Great. That's one possible explanation. How might you support it?
- You could systematically examine the training data, to see if less representation of a puzzle type there reliably correlates with worse LLM performance.
- You could test how successfully LLMs can play novel games that have no representation in the training data, given instructions.
- Ultimately, using mechanistic interpretability techniques, you could look at what's actually going on inside a reasoning model.
This paper, however, doesn't attempt any of these. People are getting way out ahead of the evidence in accepting its speculation as fact.
somethingsome|8 months ago
You transform your training data in a very strange and high dimensional space. Then when you write an input, you calculate the distance between that input and the closest point in that space.
So, in some sense.. You pattern match your input with the training data. Of course, in a very non intuitive way for humans.

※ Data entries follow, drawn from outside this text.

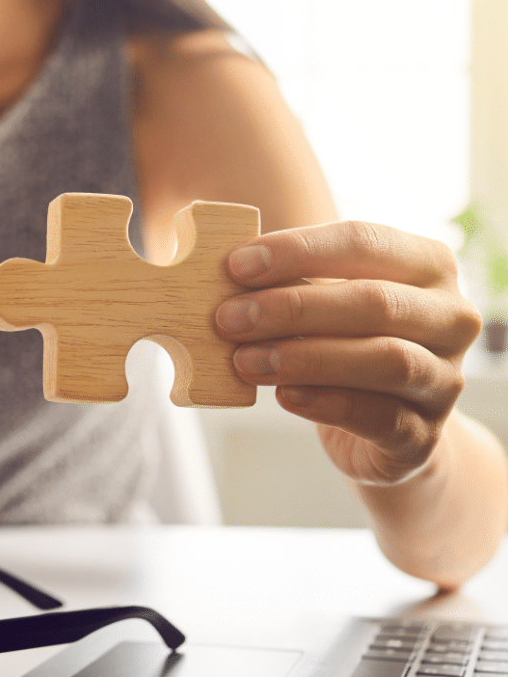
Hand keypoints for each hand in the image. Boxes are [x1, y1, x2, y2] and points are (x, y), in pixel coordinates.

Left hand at [214, 220, 481, 484]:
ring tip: (244, 360)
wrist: (386, 429)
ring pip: (385, 360)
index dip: (298, 250)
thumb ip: (288, 282)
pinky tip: (283, 396)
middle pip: (376, 302)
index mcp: (428, 266)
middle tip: (227, 318)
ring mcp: (445, 379)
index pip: (365, 242)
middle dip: (293, 308)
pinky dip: (326, 404)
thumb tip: (226, 272)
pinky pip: (379, 416)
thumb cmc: (344, 343)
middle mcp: (451, 318)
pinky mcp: (425, 435)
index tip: (236, 265)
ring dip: (305, 357)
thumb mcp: (322, 303)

Now, it doesn't necessarily imply things as 'models cannot solve new problems not seen before' we don't know if our problem could get matched to something completely unrelated for us, but in that space it makes sense.
So with your experiments, if the model is able to solve a new puzzle never seen before, you'll never know why, but it doesn't imply either that the new puzzle was not matched in some sense to some previous data in the dataset.